The task - For each entry, restate it word for word while omitting any image it holds.
___ Data listing ___
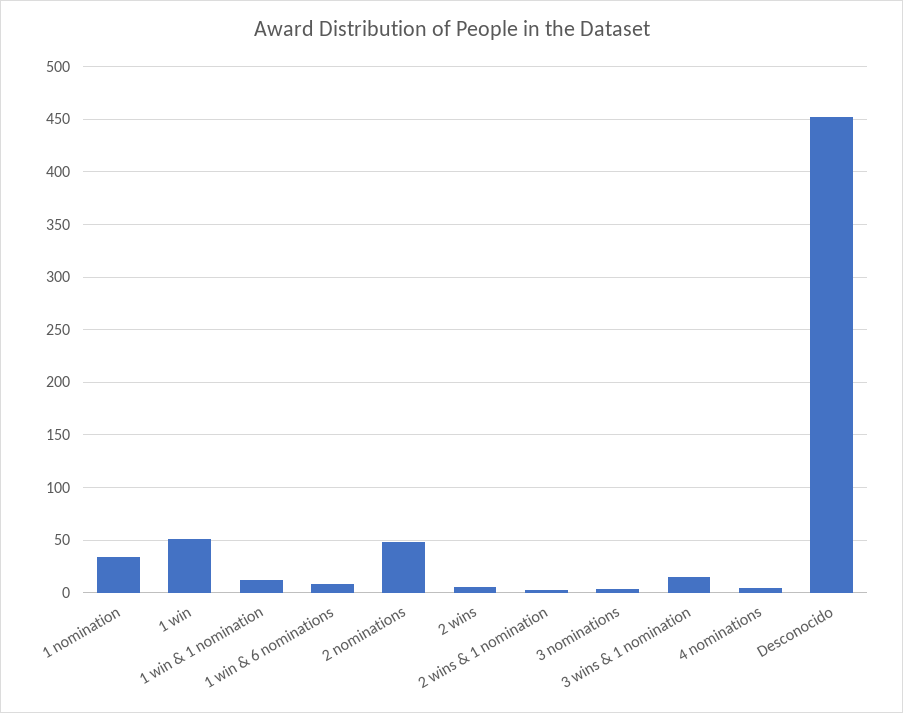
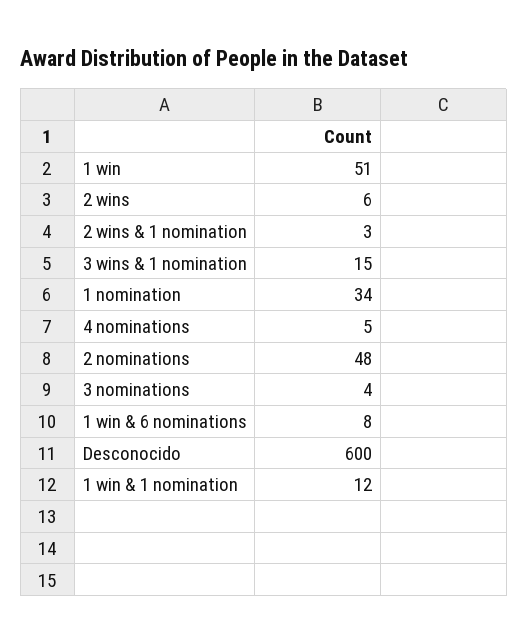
  {
    "1 nomination": 34,
    "1 win": 51,
    "1 win & 1 nomination": 12,
    "1 win & 6 nominations": 8,
    "2 nominations": 48,
    "2 wins": 6,
    "2 wins & 1 nomination": 3,
    "3 nominations": 4,
    "3 wins & 1 nomination": 15,
    "4 nominations": 5,
-   "Desconocido": 450
+   "Desconocido": 600
  }

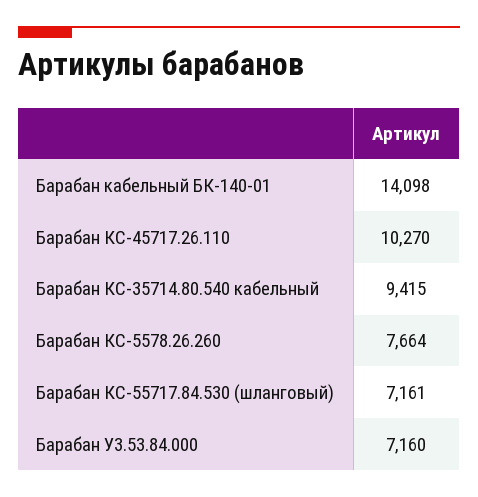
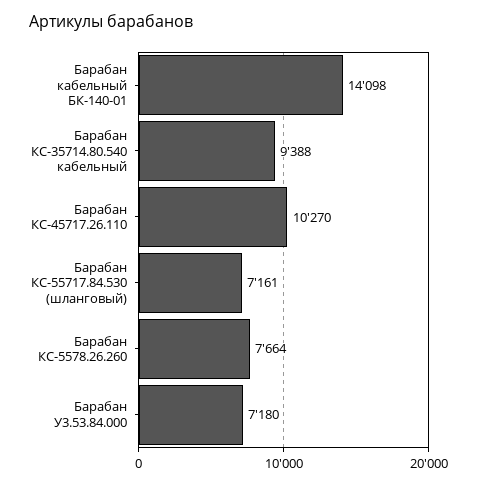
  {
    "Барабан кабельный БК-140-01": 14098,
    "Барабан КС-45717.26.110": 10270,
-   "Барабан КС-35714.80.540 кабельный": 9415,
+   "Барабан КС-35714.80.540 кабельный": 9388,
    "Барабан КС-5578.26.260": 7664,
    "Барабан КС-55717.84.530 (шланговый)": 7161,
-   "Барабан У3.53.84.000": 7160
+   "Барабан У3.53.84.000": 7180
  }

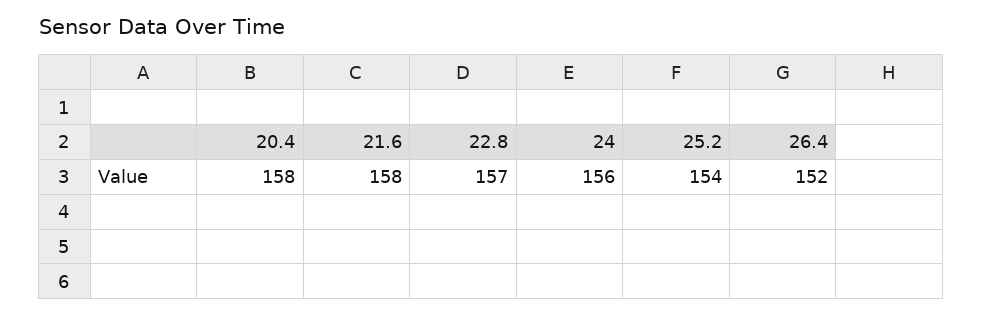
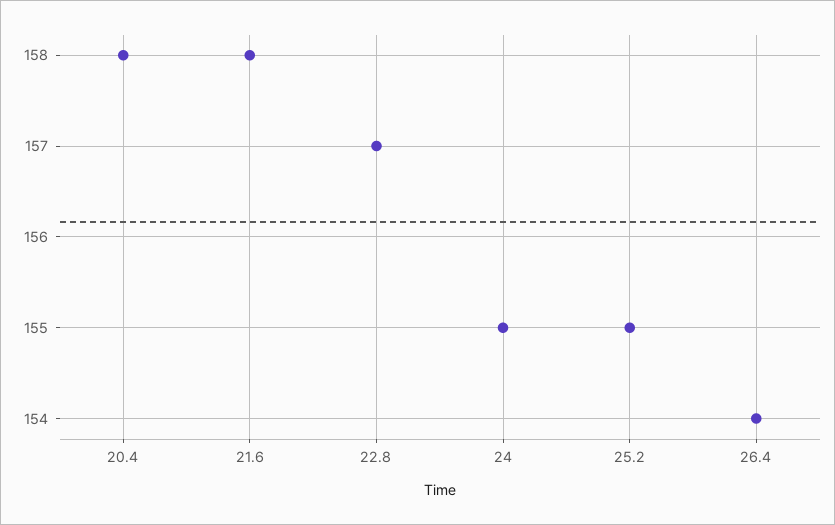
  {
    "20.4": 158,
    "21.6": 158,
    "22.8": 157,
-   "24": 156,
+   "24": 155,
-   "25.2": 154,
+   "25.2": 155,
-   "26.4": 152
+   "26.4": 154
  }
___
Expected answer -
  {
    "1 nomination": 34,
    "1 win": 51,
    "1 win & 1 nomination": 12,
    "1 win & 6 nominations": 8,
    "2 nominations": 48,
    "2 wins": 6,
    "2 wins & 1 nomination": 3,
    "3 nominations": 4,
    "3 wins & 1 nomination": 15,
    "4 nominations": 5,
-   "Desconocido": 450
+   "Desconocido": 600
  }

  {
    "Барабан кабельный БК-140-01": 14098,
    "Барабан КС-45717.26.110": 10270,
-   "Барабан КС-35714.80.540 кабельный": 9415,
+   "Барабан КС-35714.80.540 кабельный": 9388,
    "Барабан КС-5578.26.260": 7664,
    "Барабан КС-55717.84.530 (шланговый)": 7161,
-   "Барабан У3.53.84.000": 7160
+   "Барабан У3.53.84.000": 7180
  }

  {
    "20.4": 158,
    "21.6": 158,
    "22.8": 157,
-   "24": 156,
+   "24": 155,
-   "25.2": 154,
+   "25.2": 155,
-   "26.4": 152
+   "26.4": 154
  }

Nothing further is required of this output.